Robert Tanitch reviews Pity at Royal Court Theatre, London SW1

There is a gimmick. The audience has to enter at the rear of the theatre and go on to the stage and down a few steps to reach the stalls. There is a brass band playing on stage and you can buy an ice cream from a vendor.

Pity is about the total collapse of society.

If you thought Rory Mullarkey’s St George & the Dragon at the National Theatre last year was pretty awful, just wait until you see his crazy satire on the futility of war.

Sophia Di Martino, Paul Bentall and Abraham Popoola in Pity - Copyright Helen Murray - Credit Helen Murray

Sophia Di Martino, Paul Bentall and Abraham Popoola in Pity

The war plan is to keep bombing until it gets better.

An unemployed Person (with a capital P and played by Abraham Popoola) goes to the town square to while away the time and meets the daughter of a professor.

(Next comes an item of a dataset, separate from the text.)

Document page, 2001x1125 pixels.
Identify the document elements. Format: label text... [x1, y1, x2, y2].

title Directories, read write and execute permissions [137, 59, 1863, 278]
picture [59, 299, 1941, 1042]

What happens next, he says, verges on the ridiculous. And he is so right.

The great pity is that Mullarkey’s play is so unfunny and such an apocalyptic comic strip bore.

The professor, who is ranting about how awful everything is, is struck by lightning and dies. The daughter’s response is to have sex with the Person and then more sex.

A bomb goes off in a department store, killing people off-stage. The owner dies of a broken heart on stage.

There are more bombs. The blathering Prime Minister sings a song about sandwiches and is shot by a jolly sniper. The country is put on high terror alert.

Drinking water is poisoned. Paramilitaries shoot refugees. Acts of cannibalism occur. (It’s all right to eat people if you have been brutalized.) Nobody know who or why they are fighting.

The town square is hit by a massive drone strike. And as if that is not enough disasters for one evening, there are earthquakes, whirlwinds, a meteor strike, a storm, floods and a lethal pandemic.

Robert Tanitch Mature Times theatre reviewerPity is a chaotic mess and deliberately so. The actors play cartoon characters without any character. There are very few funny moments. A postwoman speaks at great length without any full-stops, just like James Joyce.

I should warn you that Sam Pritchard’s relentlessly over-the-top production goes on for 1 hour and 40 minutes without interval.